PENDIDIKAN
Pendidikan sendiri merupakan bagian dari simbol yang menunjukkan adanya suatu peradaban yang bergerak maupun sedang tumbuh dan dikembangkan pula keterkaitannya dengan worldview kelompok, golongan, atau madzhab tertentu.
Sementara Buya Hamka memandang inti sari dari pendidikan sebagai sebuah upaya untuk menumbuh-kembangkan segala potensi manusia, yaitu meliputi akal, budi, cita-cita dan bentuk fisik agar terwujud pribadi yang baik serta dapat mencerminkan sikap dan prilaku sehari-hari sesuai dengan panduan jalan hidup Islami.
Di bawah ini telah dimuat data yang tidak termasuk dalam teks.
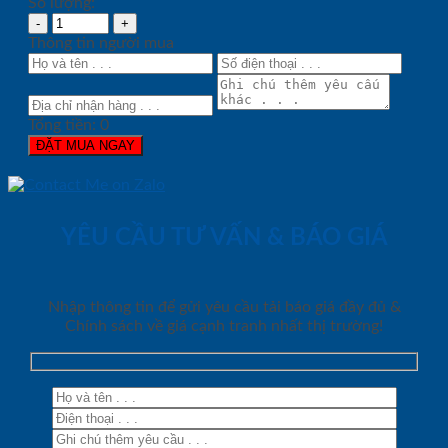
Số lượng:
Thông tin người mua
Tổng tiền:
0
ĐẶT MUA NGAY
YÊU CẦU TƯ VẤN & BÁO GIÁ
Nhập thông tin để gửi yêu cầu tải báo giá đầy đủ &
Chính sách về giá cạnh tranh nhất thị trường!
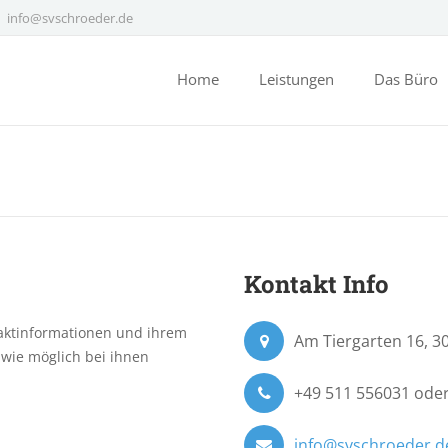
info@svschroeder.de
Home
Leistungen
Das Büro
Kontakt Info
ntaktinformationen und ihrem
Am Tiergarten 16, 
 wie möglich bei ihnen
+49 511 556031 ode
info@svschroeder.d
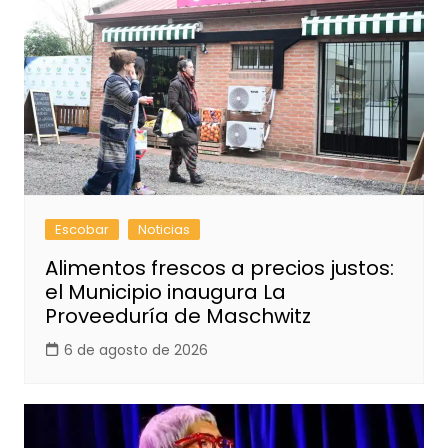
Escobar
Noticias
Alimentos frescos a precios justos:
el Municipio inaugura La
Proveeduría de Maschwitz
6 de agosto de 2026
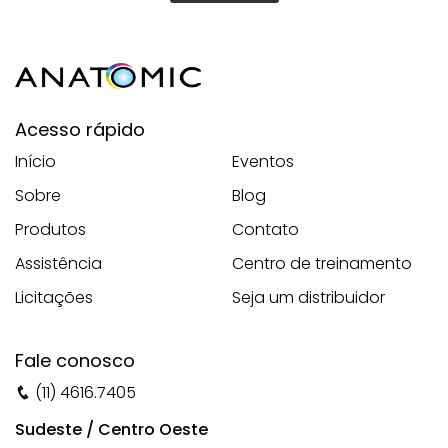
Acesso rápido
Início
Eventos
Sobre
Blog
Produtos
Contato
Assistência
Centro de treinamento
Licitações
Seja um distribuidor
Fale conosco
(11) 4616.7405
Sudeste / Centro Oeste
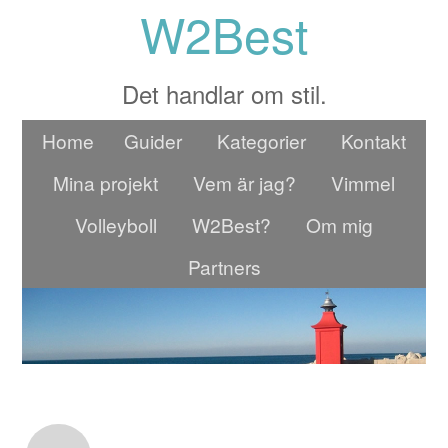
W2Best
Det handlar om stil.
Home
Guider
Kategorier
Kontakt
Mina projekt
Vem är jag?
Vimmel
Volleyboll
W2Best?
Om mig
Partners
Sedangkan Prof al-Attas mendefinisikan tujuan pendidikan ialah sebagai proses penanaman nilai-nilai kebaikan/keadilan dalam diri seseorang.
Ki Hadjar Dewantara sebagai bapak Pendidikan Indonesia memberikan usulan perihal konsep pendidikan yang seharusnya diimplementasikan agar dapat mewujudkan tercapainya tujuan Tri Pusat Pendidikan: (1) pendidikan keluarga, (2) pendidikan dalam alam perguruan (3) pendidikan dalam alam pemuda atau masyarakat. Semua pemikiran yang dicurah oleh bapak pendidikan mengharapkan adanya hasil tujuan yang sesuai harapan yaitu menghasilkan manusia tangguh dalam kehidupan bermasyarakat. Manusia yang dimaksud adalah manusia yang bermoral, yaitu mampu melaksanakan budi pekerti dengan baik yang tidak meliputi penyalahgunaan kewenangan atau kekuasaan, tidak melakukan manipulasi keuangan dan tidak melanggar kesusilaan.
Dalam mengambil kesimpulan dari sudut pandang tersebut di atas pemerintah telah memberikan standardisasi sebagai berikut: “usaha untuk meningkatkan keimanan dan ketakwaan serta akhlak mulia dalam rangka mencerdaskan kehidupan bangsa.”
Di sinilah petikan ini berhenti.